Ghana has declined a proposed five-year health assistance agreement with the United States worth approximately $109 million, after negotiations broke down over provisions that would have required the sharing of sensitive national health data, according to Reuters.
The deal was part of Washington’s broader “America First Global Health Strategy,” a policy framework introduced under the Trump administration aimed at restructuring foreign aid and encouraging recipient countries to assume a larger share of funding and responsibility for disease control programmes, including HIV/AIDS, malaria, tuberculosis, and polio.
Talks between Accra and Washington began in November 2025 and were described initially as routine, before growing increasingly strained. A source familiar with the negotiations told Reuters the process was “pretty normal dealings and negotiations in the beginning, and then increasingly there was a lot more pressure, especially at the end.”

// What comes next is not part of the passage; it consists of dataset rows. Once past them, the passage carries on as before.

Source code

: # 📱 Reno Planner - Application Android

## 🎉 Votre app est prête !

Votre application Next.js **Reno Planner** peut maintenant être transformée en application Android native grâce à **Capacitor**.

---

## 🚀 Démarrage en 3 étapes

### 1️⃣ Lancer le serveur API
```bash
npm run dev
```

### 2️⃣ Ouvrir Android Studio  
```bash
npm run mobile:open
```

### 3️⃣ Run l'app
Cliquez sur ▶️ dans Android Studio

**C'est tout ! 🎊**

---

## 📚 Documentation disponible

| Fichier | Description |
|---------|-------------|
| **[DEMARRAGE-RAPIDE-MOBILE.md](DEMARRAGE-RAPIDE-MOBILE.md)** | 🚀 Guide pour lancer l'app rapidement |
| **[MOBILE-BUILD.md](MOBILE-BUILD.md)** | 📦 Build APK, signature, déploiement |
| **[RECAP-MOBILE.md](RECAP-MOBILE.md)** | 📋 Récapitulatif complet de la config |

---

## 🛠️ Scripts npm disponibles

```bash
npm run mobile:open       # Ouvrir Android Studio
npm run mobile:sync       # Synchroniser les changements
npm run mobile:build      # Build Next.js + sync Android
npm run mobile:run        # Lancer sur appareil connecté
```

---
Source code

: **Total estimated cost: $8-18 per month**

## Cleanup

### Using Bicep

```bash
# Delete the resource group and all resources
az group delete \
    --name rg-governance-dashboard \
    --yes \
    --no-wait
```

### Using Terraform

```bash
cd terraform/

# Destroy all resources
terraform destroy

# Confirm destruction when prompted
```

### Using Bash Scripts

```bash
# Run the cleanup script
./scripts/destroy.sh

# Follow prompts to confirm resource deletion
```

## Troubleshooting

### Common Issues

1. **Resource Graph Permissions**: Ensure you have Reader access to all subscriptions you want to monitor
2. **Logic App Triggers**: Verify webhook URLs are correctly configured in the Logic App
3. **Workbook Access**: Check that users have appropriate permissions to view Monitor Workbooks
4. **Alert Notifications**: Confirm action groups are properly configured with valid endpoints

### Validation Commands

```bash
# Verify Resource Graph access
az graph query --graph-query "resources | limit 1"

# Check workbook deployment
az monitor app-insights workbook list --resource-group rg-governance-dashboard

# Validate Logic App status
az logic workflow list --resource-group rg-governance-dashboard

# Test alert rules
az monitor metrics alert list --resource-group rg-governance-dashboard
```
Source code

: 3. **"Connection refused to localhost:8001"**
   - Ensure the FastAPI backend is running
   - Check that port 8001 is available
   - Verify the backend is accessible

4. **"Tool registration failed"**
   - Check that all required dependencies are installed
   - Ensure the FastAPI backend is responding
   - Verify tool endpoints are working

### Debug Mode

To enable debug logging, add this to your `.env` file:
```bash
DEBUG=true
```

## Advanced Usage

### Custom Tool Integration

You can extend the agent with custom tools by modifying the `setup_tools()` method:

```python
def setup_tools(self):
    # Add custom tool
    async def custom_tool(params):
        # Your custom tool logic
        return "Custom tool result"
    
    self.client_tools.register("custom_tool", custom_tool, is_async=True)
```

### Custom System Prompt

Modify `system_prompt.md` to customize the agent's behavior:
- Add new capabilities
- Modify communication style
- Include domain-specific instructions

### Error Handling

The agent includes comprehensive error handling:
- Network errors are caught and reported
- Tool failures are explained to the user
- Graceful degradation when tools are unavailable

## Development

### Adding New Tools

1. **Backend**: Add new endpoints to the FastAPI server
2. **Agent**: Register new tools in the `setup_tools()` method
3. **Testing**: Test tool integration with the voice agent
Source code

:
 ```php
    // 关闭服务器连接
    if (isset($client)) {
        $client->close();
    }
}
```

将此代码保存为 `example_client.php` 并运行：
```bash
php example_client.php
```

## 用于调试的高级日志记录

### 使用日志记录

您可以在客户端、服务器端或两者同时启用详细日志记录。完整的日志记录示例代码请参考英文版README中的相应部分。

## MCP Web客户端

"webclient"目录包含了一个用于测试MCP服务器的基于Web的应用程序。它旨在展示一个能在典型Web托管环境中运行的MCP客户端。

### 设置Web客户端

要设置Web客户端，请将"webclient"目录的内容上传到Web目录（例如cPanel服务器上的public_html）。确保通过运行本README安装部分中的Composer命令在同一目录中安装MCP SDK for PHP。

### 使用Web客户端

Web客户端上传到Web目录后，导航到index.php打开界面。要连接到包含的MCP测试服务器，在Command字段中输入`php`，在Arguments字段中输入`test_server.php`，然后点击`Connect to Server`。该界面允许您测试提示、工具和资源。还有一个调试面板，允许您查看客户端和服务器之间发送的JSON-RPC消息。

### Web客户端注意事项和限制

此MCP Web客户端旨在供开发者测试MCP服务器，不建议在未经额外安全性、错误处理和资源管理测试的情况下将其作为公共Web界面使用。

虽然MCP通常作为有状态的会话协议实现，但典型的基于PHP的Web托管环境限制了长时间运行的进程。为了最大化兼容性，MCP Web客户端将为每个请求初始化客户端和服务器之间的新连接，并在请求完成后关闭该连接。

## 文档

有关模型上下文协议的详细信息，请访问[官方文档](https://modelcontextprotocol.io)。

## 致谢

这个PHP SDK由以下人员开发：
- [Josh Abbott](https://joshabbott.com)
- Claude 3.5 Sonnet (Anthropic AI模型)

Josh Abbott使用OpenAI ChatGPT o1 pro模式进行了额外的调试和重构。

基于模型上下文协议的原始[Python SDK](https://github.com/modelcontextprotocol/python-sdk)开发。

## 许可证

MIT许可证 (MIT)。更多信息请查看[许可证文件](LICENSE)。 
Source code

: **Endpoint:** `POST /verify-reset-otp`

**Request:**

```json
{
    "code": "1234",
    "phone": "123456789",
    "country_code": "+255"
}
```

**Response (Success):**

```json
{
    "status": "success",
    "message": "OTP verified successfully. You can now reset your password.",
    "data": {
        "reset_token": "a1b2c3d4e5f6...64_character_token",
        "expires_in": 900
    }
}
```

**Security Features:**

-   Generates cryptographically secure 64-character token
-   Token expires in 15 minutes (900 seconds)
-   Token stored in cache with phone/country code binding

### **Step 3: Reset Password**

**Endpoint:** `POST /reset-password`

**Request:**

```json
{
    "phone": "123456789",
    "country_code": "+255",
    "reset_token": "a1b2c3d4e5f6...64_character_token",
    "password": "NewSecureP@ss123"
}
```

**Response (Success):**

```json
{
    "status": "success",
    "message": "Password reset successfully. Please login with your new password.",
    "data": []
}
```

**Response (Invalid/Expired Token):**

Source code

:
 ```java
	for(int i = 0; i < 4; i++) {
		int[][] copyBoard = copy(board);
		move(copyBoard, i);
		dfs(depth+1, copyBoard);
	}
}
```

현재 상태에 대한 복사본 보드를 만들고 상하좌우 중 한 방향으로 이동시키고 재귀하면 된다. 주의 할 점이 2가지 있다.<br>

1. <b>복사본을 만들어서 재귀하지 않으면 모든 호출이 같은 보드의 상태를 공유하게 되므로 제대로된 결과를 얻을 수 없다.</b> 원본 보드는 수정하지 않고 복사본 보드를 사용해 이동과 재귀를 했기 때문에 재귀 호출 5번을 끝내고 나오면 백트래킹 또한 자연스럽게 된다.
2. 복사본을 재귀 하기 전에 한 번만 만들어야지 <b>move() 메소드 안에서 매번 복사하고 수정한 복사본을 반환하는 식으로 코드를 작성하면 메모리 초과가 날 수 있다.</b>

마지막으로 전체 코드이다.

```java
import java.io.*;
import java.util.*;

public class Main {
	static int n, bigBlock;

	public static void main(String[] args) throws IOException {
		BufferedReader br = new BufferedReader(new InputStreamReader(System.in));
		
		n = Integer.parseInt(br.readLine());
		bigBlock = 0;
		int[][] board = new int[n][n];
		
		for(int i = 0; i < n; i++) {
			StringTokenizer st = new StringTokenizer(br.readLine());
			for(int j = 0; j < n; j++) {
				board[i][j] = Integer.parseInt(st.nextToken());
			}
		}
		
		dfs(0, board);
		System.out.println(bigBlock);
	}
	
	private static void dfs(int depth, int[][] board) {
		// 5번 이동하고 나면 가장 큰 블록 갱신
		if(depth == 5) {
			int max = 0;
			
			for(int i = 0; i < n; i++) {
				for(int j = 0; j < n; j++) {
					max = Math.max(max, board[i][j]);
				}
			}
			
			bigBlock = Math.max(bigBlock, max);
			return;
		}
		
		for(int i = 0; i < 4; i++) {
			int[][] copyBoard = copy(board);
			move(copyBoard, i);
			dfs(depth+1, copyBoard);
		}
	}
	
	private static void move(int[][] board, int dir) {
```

Washington set April 24, 2026 as its deadline for concluding the agreement. Ghana ultimately determined it could not accept the proposed terms and communicated that position to the Trump administration. It remains unclear what financial contribution Ghana would have been expected to make under the co-financing structure of the deal.
Similar concerns over data governance have surfaced in US negotiations with other African countries. Zimbabwe also raised related issues earlier in 2026, while in Kenya, implementation of a comparable agreement was temporarily suspended by a court following a legal challenge filed by a consumer protection group.
Ghana’s position reflects a broader and well-documented commitment to health data sovereignty. In late 2025, Health Minister Kwabena Mintah Akandoh revealed that national health records had been stored on servers located in India under a previous contract, a disclosure that led the government to launch the Ghana Health Information Management System (GHIMS) as a state-owned replacement. The Data Protection Commission also opened a formal investigation into that arrangement. Those developments established a clear policy direction in Accra around retaining sovereign control over health data infrastructure.
According to US foreign assistance data, Washington provided $219 million in aid to Ghana in 2024, including $96 million earmarked for health programmes. As of Monday, the State Department said 32 agreements had been signed under the new global health strategy, representing $20.6 billion in funding, including $12.8 billion from the United States and $7.8 billion in co-investment from recipient countries, with additional agreements expected in the coming months.
The rejection does not affect existing bilateral health cooperation frameworks between Ghana and the United States. Ghana’s Foreign Ministry did not respond to requests for comment.